- DATASET EXTRACT:
-=-=-=-=-
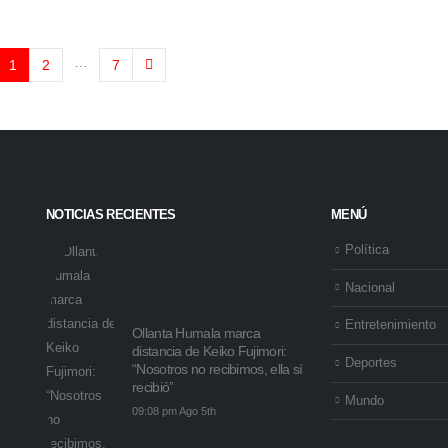
…
1
2
7
NOTICIAS RECIENTES
MENÚ
Política
Nacional
Entretenimiento
Ollanta Humala marca
distancia de Keiko Fujimori:
Deportes
“Nosotros no recibimos, ella sí
recibió”
Mundo
09:08 pm Ago 5th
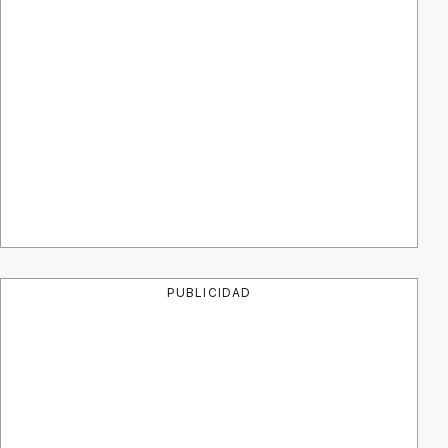
PUBLICIDAD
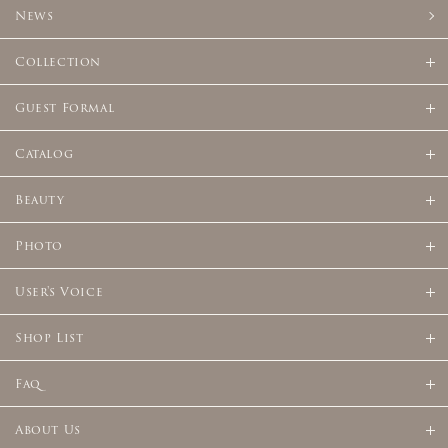
News
Collection
Guest Formal
Catalog
Beauty
Photo
User's Voice
Shop List
Faq
About Us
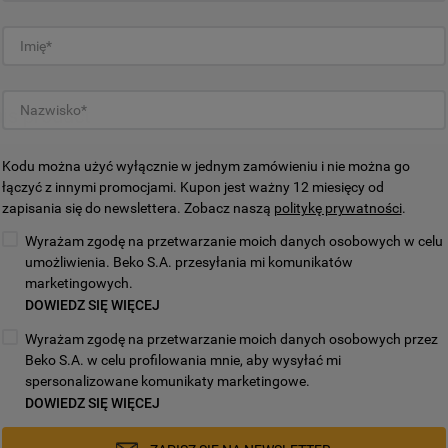
wyłącznie techniczne pliki cookie,
niezbędne do działania strony.
his product
Kodu można użyć wyłącznie w jednym zamówieniu i nie można go
łączyć z innymi promocjami. Kupon jest ważny 12 miesięcy od
zapisania się do newslettera. Zobacz naszą
politykę prywatności
.
Wyrażam zgodę na przetwarzanie moich danych osobowych w celu
umożliwienia. Beko S.A. przesyłania mi komunikatów
marketingowych.
DOWIEDZ SIĘ WIĘCEJ
Wyrażam zgodę na przetwarzanie moich danych osobowych przez
czeństwa
Beko S.A. w celu profilowania mnie, aby wysyłać mi
spersonalizowane komunikaty marketingowe.
DOWIEDZ SIĘ WIĘCEJ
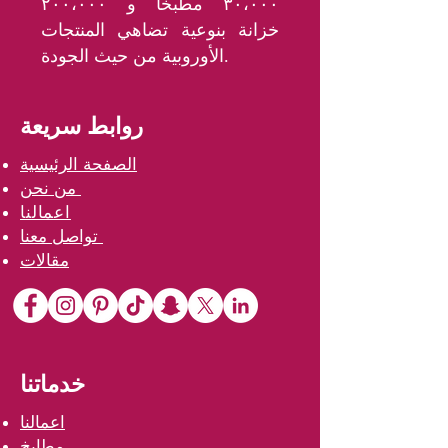
٣٠،٠٠٠ مطبخاً و ٢٠٠،٠٠٠
خزانة بنوعية تضاهي المنتجات
الأوروبية من حيث الجودة.
روابط سريعة
الصفحة الرئيسية
من نحن
اعمالنا
تواصل معنا
مقالات
خدماتنا
اعمالنا
مطابخ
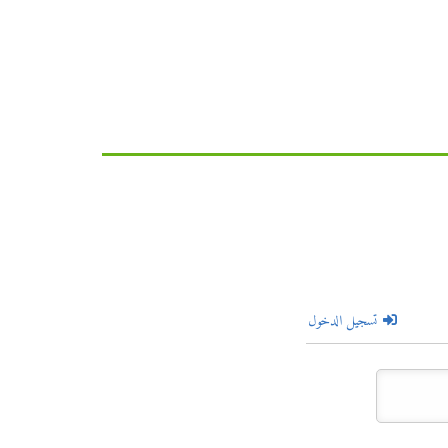
تسجيل الدخول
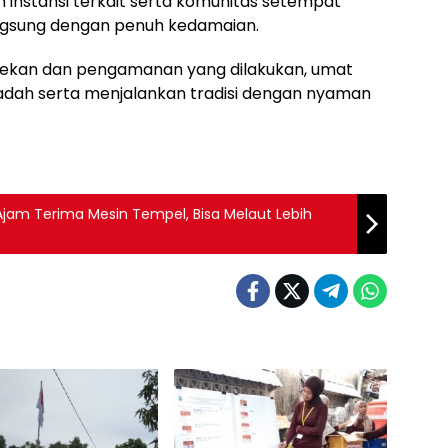
n instansi terkait serta komunitas setempat
ngsung dengan penuh kedamaian.
ekan dan pengamanan yang dilakukan, umat
dah serta menjalankan tradisi dengan nyaman
 Ajam Terima Mesin Tempel, Bisa Melaut Lebih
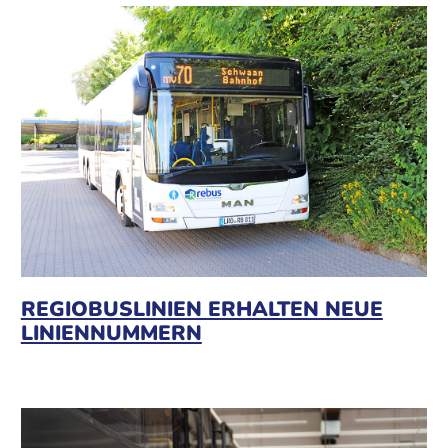
REGIOBUSLINIEN ERHALTEN NEUE
LINIENNUMMERN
-=-=-=-=-
- TASK TO CARRY OUT: Skipping the pictures, output the entries exactly as they appear above.

- ANSWER TO THIS PROBLEM:
…
1
2
7
NOTICIAS RECIENTES
MENÚ
Política
Nacional
Entretenimiento
Ollanta Humala marca
distancia de Keiko Fujimori:
Deportes
“Nosotros no recibimos, ella sí
recibió”
Mundo
09:08 pm Ago 5th
PUBLICIDAD
News
Collection
Guest Formal
Catalog
Beauty
Photo
User's Voice
Shop List
Faq
About Us
wyłącznie techniczne pliki cookie,
niezbędne do działania strony.
his product
Kodu można użyć wyłącznie w jednym zamówieniu i nie można go
łączyć z innymi promocjami. Kupon jest ważny 12 miesięcy od
zapisania się do newslettera. Zobacz naszą
politykę prywatności
.
Wyrażam zgodę na przetwarzanie moich danych osobowych w celu
umożliwienia. Beko S.A. przesyłania mi komunikatów
marketingowych.
DOWIEDZ SIĘ WIĘCEJ
Wyrażam zgodę na przetwarzanie moich danych osobowych przez
czeństwa
Beko S.A. w celu profilowania mnie, aby wysyłać mi
spersonalizowane komunikaty marketingowe.
DOWIEDZ SIĘ WIĘCEJ
٣٠،٠٠٠ مطبخاً و ٢٠٠،٠٠٠
خزانة بنوعية تضاهي المنتجات
الأوروبية من حيث الجودة.
روابط سريعة
الصفحة الرئيسية
من نحن
اعمالنا
تواصل معنا
مقالات
خدماتنا
اعمالنا
مطابخ
تسجيل الدخول
n instansi terkait serta komunitas setempat
ngsung dengan penuh kedamaian.
ekan dan pengamanan yang dilakukan, umat
dah serta menjalankan tradisi dengan nyaman
 Ajam Terima Mesin Tempel, Bisa Melaut Lebih
REGIOBUSLINIEN ERHALTEN NEUE
LINIENNUMMERN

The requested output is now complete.